The long COVID emerged as a pandemic within a pandemic. As scientists work to unravel the many unanswered questions about how the initial infection affects the body, they must now also study why some people develop debilitating, chronic symptoms that last months to years longer.

A new machine learning tool is here to help.

Developed by a team of researchers from institutions across the country, led by Justin Reese of the Berkeley Lab and Peter Robinson of the Jackson Lab, the software analyzes electronic health record (EHR) records to find common symptoms among people who have been diagnosed with long-term COVID and to determine subtypes of the condition. The research, which is described in a new paper in eBioMedicine, also identified strong correlations between different long subtypes of COVID and pre-existing conditions such as diabetes and hypertension.

According to Reese, a computational biosciences scientist at Berkeley Lab, this research will help improve our understanding of how and why some people develop long-lasting symptoms of COVID, and could enable more effective treatments by helping clinicians to develop personalized therapies for each group. For example, the best treatment for patients experiencing nausea and abdominal pain may be quite different from the treatment for those suffering from persistent cough and other pulmonary symptoms.

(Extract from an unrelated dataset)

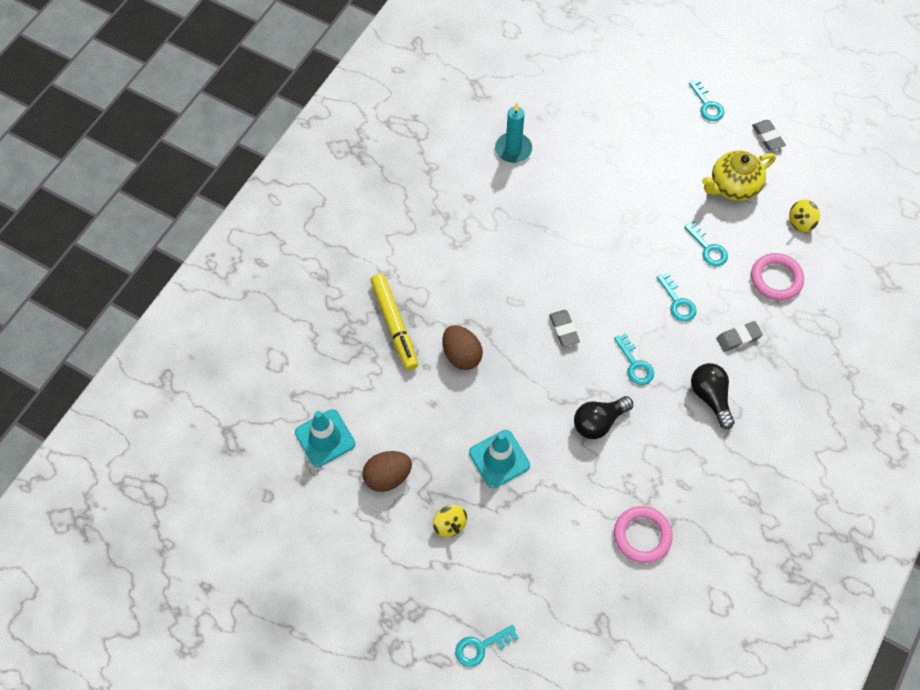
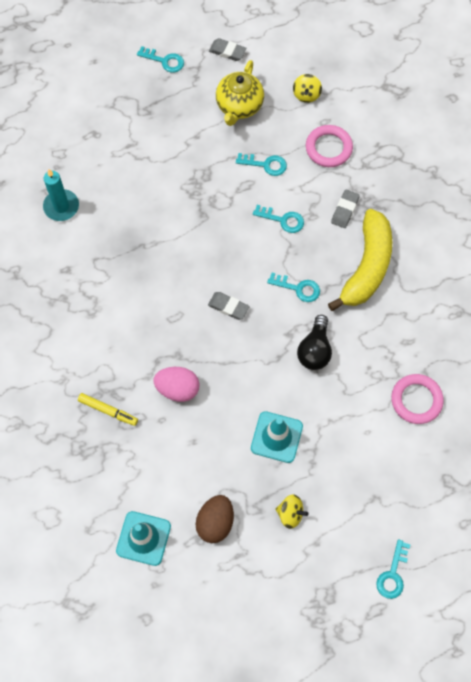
camera: 45 degrees left, 5 degrees up
yellow marker [370,273,418,370] -> yellow marker [78,393,138,426], size x0.61
brown egg [442,325,483,370] -> pink egg [153,367,200,402]
black light bulb [691,363,735,429] -> yellow banana [328,209,392,311]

The team developed and validated their software using a database of EHR information from 6,469 patients diagnosed with persistent COVID after confirmed COVID-19 infections.

Basically, we found long COVID features in the EHR data for each patient with long COVID and then assessed patient-to-patient similarity using semantic similarity, which essentially allows for “fuzzy matching” between features—for example, “cough” is not the same as “ shortness of breath’, but they are similar in that they both involve lung problems. We compare all symptoms for the pair of patients in this way and get a score on how similar the two patients with persistent COVID are. We can then perform unsupervised machine learning on these results to find different subtypes of long COVID.”


Justin Rees of Berkeley Lab

They apply machine learning to these patient-patient similarity scores to group patients into groups, which are then characterized by analyzing associations between symptoms and preexisting conditions and other demographic characteristics, such as age, gender, or race.

Reese and his colleagues note that the tool will be convenient for researchers because the machine learning approach is essentially self-adaptive for different EHR systems, allowing researchers to collect data from a wide variety of medical settings.

This research builds on previous work to develop the Human Phenotype Ontology, an open-access database and research tool that provides a standardized dictionary of symptoms and characteristics found in all human diseases.